Machine-readable electronics designs
== Segment start ==

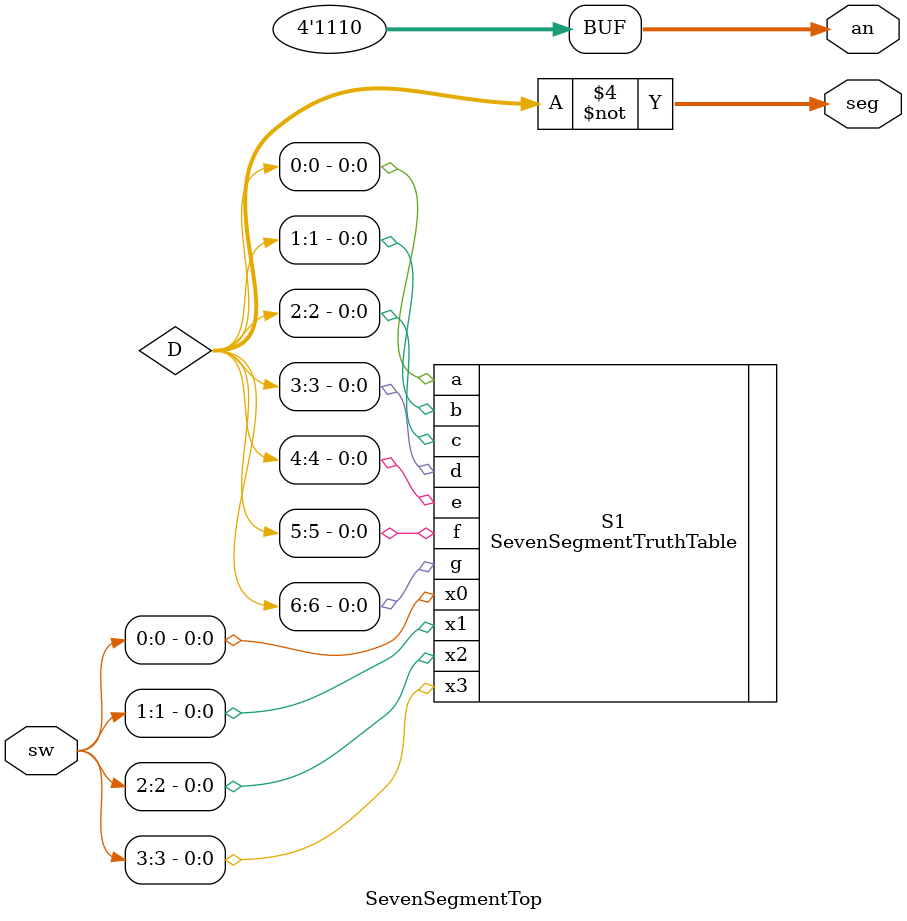
<source format=v>
`timescale 1ns / 1ps


module SevenSegmentTop(
    input [7:0] sw,
    output [3:0] an,
    output [6:0] seg
    );
    
    wire [6:0] D;
    wire NAN = sw[3]&sw[2] | sw[3] & sw[1];
    
//    assign seg = ~(D&~{7{NAN}});
    assign seg = ~D;
    assign an  = 4'b1110;
    
   SevenSegmentTruthTable S1(
   .x3(sw[3]),
   .x2(sw[2]),
   .x1(sw[1]),
   .x0(sw[0]),
   .a(D[0]),
   .b(D[1]),
   .c(D[2]),
   .d(D[3]),
   .e(D[4]),
   .f(D[5]),
   .g(D[6])
    );

endmodule

</source>
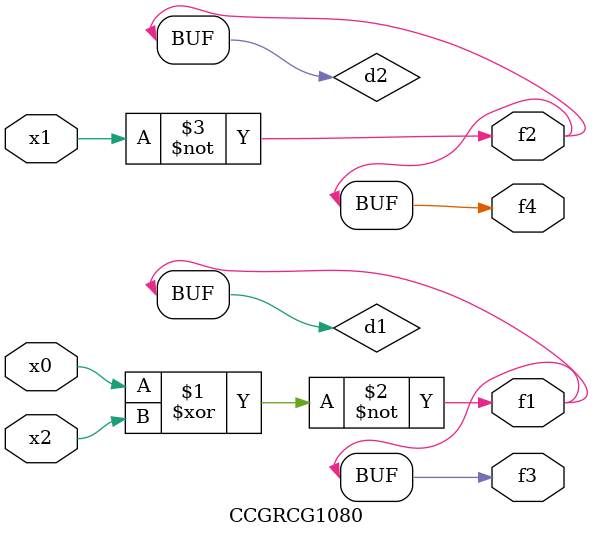
<source format=v>
module CCGRCG1080(
	input x0, x1, x2,
	output f1, f2, f3, f4
);

	wire d1, d2, d3;

	xnor (d1, x0, x2);
	nand (d2, x1);
	nor (d3, x1, x2);
	assign f1 = d1;
	assign f2 = d2;
	assign f3 = d1;
	assign f4 = d2;
endmodule

</source>
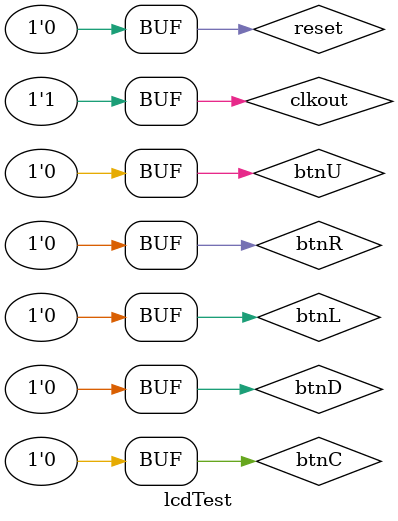
<source format=v>
`timescale 1ns / 1ps


module lcdTest;

	// Inputs
	reg clkout;
	reg reset;
	reg btnL;
	reg btnR;
	reg btnC;
	reg btnU;
	reg btnD;

	// Outputs
	wire D1;
	wire D2;
	wire D3;
	wire D4;
	wire rs;
	wire rw;
	wire en;

	// Instantiate the Unit Under Test (UUT)
	LCD uut (
		.clkout(clkout), 
		.reset(reset), 
		.btnL(btnL), 
		.btnR(btnR), 
		.btnC(btnC), 
		.btnU(btnU), 
		.btnD(btnD), 
		.D1(D1), 
		.D2(D2), 
		.D3(D3), 
		.D4(D4), 
		.rs(rs), 
		.rw(rw), 
		.en(en)
	);

	always begin
		clkout = 0;
		#18;
		clkout = 1;
		#18;
	end

	initial begin
		// Initialize Inputs
		
		reset = 0;
		btnL = 0;
		btnR = 0;
		btnC = 0;
		btnU = 0;
		btnD = 0;

		// Wait 100 ns for global reset to finish
		#100;
        
		// Add stimulus here

	end
      
endmodule


</source>
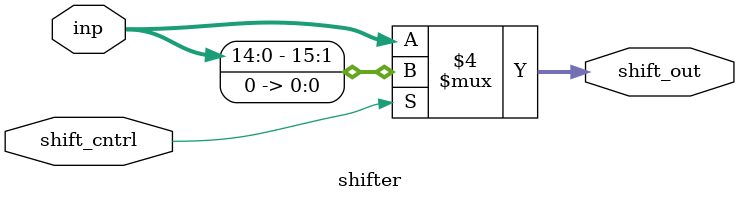
<source format=v>
module shifter( inp, shift_cntrl, shift_out);

input [15:0] inp;
input shift_cntrl;
output reg[15:0] shift_out;


always@(shift_cntrl, inp)
begin
	if(shift_cntrl)
		shift_out  = (inp << 1);
	else 
		shift_out  = inp;
end


endmodule 
</source>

== Segment end ==

PROBLEM DESCRIPTION =
Only the words belong in your copy: restate the data above exactly and leave the images out.

TASK ANSWER =
<source format=v>
`timescale 1ns / 1ps


module SevenSegmentTop(
    input [7:0] sw,
    output [3:0] an,
    output [6:0] seg
    );
    
    wire [6:0] D;
    wire NAN = sw[3]&sw[2] | sw[3] & sw[1];
    
//    assign seg = ~(D&~{7{NAN}});
    assign seg = ~D;
    assign an  = 4'b1110;
    
   SevenSegmentTruthTable S1(
   .x3(sw[3]),
   .x2(sw[2]),
   .x1(sw[1]),
   .x0(sw[0]),
   .a(D[0]),
   .b(D[1]),
   .c(D[2]),
   .d(D[3]),
   .e(D[4]),
   .f(D[5]),
   .g(D[6])
    );

endmodule

</source>
<source format=v>
module CCGRCG1080(
	input x0, x1, x2,
	output f1, f2, f3, f4
);

	wire d1, d2, d3;

	xnor (d1, x0, x2);
	nand (d2, x1);
	nor (d3, x1, x2);
	assign f1 = d1;
	assign f2 = d2;
	assign f3 = d1;
	assign f4 = d2;
endmodule

</source>
<source format=v>
`timescale 1ns / 1ps


module lcdTest;

	// Inputs
	reg clkout;
	reg reset;
	reg btnL;
	reg btnR;
	reg btnC;
	reg btnU;
	reg btnD;

	// Outputs
	wire D1;
	wire D2;
	wire D3;
	wire D4;
	wire rs;
	wire rw;
	wire en;

	// Instantiate the Unit Under Test (UUT)
	LCD uut (
		.clkout(clkout), 
		.reset(reset), 
		.btnL(btnL), 
		.btnR(btnR), 
		.btnC(btnC), 
		.btnU(btnU), 
		.btnD(btnD), 
		.D1(D1), 
		.D2(D2), 
		.D3(D3), 
		.D4(D4), 
		.rs(rs), 
		.rw(rw), 
		.en(en)
	);

	always begin
		clkout = 0;
		#18;
		clkout = 1;
		#18;
	end

	initial begin
		// Initialize Inputs
		
		reset = 0;
		btnL = 0;
		btnR = 0;
		btnC = 0;
		btnU = 0;
		btnD = 0;

		// Wait 100 ns for global reset to finish
		#100;
        
		// Add stimulus here

	end
      
endmodule


</source>
<source format=v>
module shifter( inp, shift_cntrl, shift_out);

input [15:0] inp;
input shift_cntrl;
output reg[15:0] shift_out;


always@(shift_cntrl, inp)
begin
	if(shift_cntrl)
		shift_out  = (inp << 1);
	else 
		shift_out  = inp;
end


endmodule 
</source>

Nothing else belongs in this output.